Hi. Actually, those Velorazzo ones are the other frames that person sells. If you look at his other items up for auction, you'll see the Dedacciai frames too.


----------



## Acenturian (Feb 18, 2004)

I got the Velorazzo frame off E-bay to build my first rode bike. The Velorazzo frame has Dedacciai tubing and has an average / good paint job (mine is a cool looking electric blue) the welds look awsome. The frame looks like is all one piece or molded together with no welding marks.

I ride a small frame and it weighed only 2.8 lbs. I built it up with Campagnolo Centaur and Chorus parts, Look full carbon forks, Modolo carbon bars and Spinergy Wheels and the total weight with bike light was just barly over 17 lbs. 

I went to the Velorazzo web site and they have newer frames with a carbon fiber rear triangle, so I think the ones off E-bay were closeout specials. 

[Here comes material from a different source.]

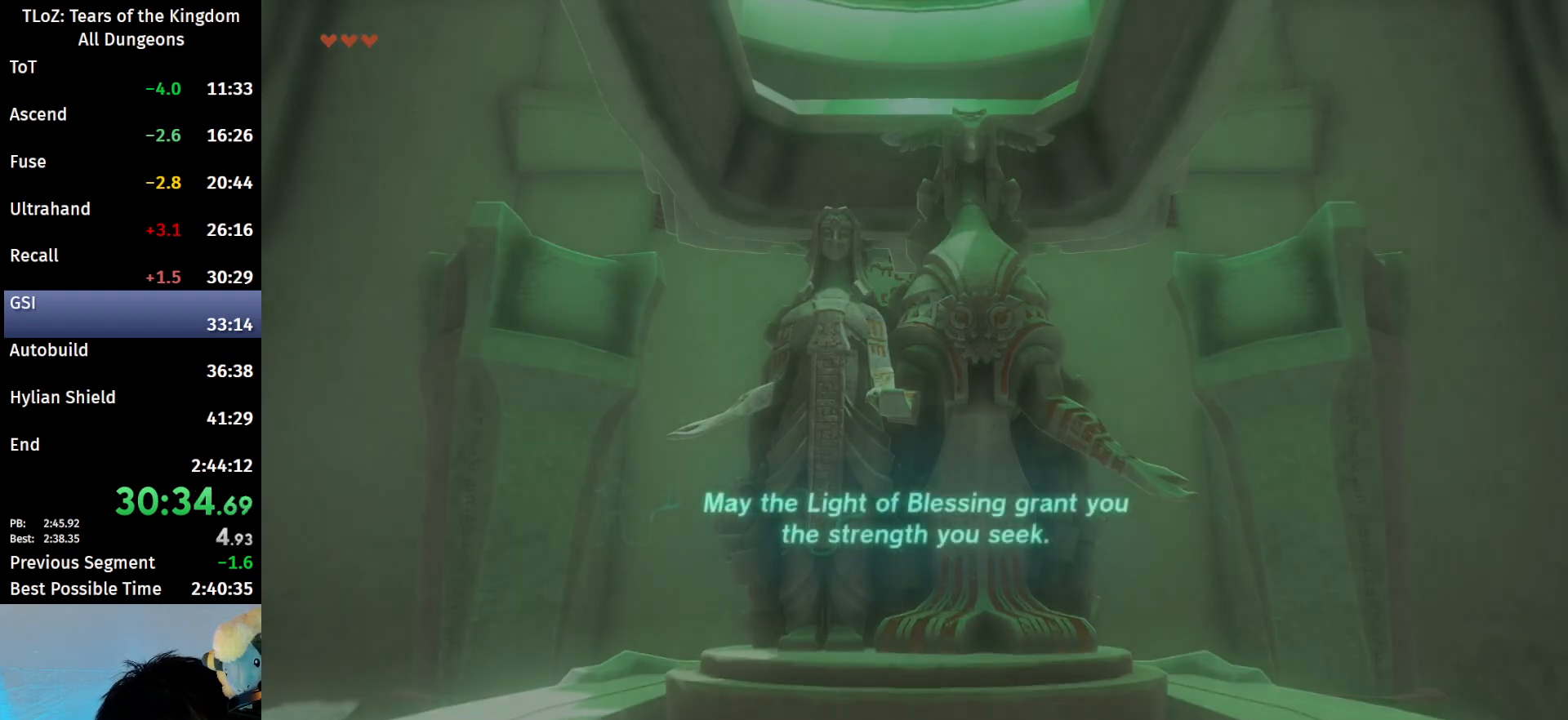
{"buttons": ["X"], "left_stick": "center", "right_stick": "center", "events": [[100, "X", "down"], [167, "X", "up"], [300, "X", "down"], [333, "X", "up"], [467, "X", "down"]]}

So far I am very happy with mine especially for the money.


----------



## physics_nut (Feb 14, 2004)

Yea I landed a Velorazzo frame off ebay cheap as well. First road bike for me too, but I went ultra cheap and did Tiagra. So far the frame rides nice, I couldn't find any noticeable flaws (i.e. I didn't use a microscope!). I got the 56cm frame, and it ended up being a hair over 3lbs, but I haven't weighed the complete bike. Says it uses Dedacciai ABT tubing, who knows if it does. For $41, I really don't care.  

Rides great for me, and is serving me well. Maybe one of these days when I'm a little lighter on the wheels I'll shoot for a higher end bike. But for a beginner, this seems like the best way to go, if you have the facilities to build up a bike.


----------



## engolson (Sep 24, 2007)

They make framesets now. very nice ones.


----------



## covenant (May 21, 2002)

Really?


----------



## Guest (Oct 25, 2007)

They make most of the Kona framesets.



engolson said:


> They make framesets now. very nice ones.


----------